**Study material:**
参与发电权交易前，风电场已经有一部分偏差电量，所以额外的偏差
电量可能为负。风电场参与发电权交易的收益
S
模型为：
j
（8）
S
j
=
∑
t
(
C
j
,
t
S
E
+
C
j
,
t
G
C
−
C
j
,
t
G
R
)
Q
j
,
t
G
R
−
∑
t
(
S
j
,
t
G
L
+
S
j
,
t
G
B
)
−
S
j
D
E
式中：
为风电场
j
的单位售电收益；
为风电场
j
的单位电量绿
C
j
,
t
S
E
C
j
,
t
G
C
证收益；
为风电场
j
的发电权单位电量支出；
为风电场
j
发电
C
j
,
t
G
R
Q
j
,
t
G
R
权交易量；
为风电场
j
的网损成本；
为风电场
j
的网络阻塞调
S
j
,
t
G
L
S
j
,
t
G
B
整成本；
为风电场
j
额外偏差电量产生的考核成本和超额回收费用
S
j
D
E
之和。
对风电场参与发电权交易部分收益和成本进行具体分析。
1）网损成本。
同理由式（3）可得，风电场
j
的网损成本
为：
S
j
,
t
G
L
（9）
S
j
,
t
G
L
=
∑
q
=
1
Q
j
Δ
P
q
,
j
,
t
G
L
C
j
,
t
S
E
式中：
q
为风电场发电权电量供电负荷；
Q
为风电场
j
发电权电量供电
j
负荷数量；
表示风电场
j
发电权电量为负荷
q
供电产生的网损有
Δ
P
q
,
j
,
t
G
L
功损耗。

**Problem to work on:** The records need to be copied exactly, with no line left out.

**Exercise response:**
参与发电权交易前，风电场已经有一部分偏差电量，所以额外的偏差
电量可能为负。风电场参与发电权交易的收益
S
模型为：
j
（8）
S
j
=
∑
t
(
C
j
,
t
S
E
+
C
j
,
t
G
C
−
C
j
,
t
G
R
)
Q
j
,
t
G
R
−
∑
t
(
S
j
,
t
G
L
+
S
j
,
t
G
B
)
−
S
j
D
E
式中：
为风电场
j
的单位售电收益；
为风电场
j
的单位电量绿
C
j
,
t
S
E
C
j
,
t
G
C
证收益；
为风电场
j
的发电权单位电量支出；
为风电场
j
发电
C
j
,
t
G
R
Q
j
,
t
G
R
权交易量；
为风电场
j
的网损成本；
为风电场
j
的网络阻塞调
S
j
,
t
G
L
S
j
,
t
G
B
整成本；
为风电场
j
额外偏差电量产生的考核成本和超额回收费用
S
j
D
E
之和。
对风电场参与发电权交易部分收益和成本进行具体分析。
1）网损成本。
同理由式（3）可得，风电场
j
的网损成本
为：
S
j
,
t
G
L
（9）
S
j
,
t
G
L
=
∑
q
=
1
Q
j
Δ
P
q
,
j
,
t
G
L
C
j
,
t
S
E
式中：
q
为风电场发电权电量供电负荷；
Q
为风电场
j
发电权电量供电
j
负荷数量；
表示风电场
j
发电权电量为负荷
q
供电产生的网损有
Δ
P
q
,
j
,
t
G
L
功损耗。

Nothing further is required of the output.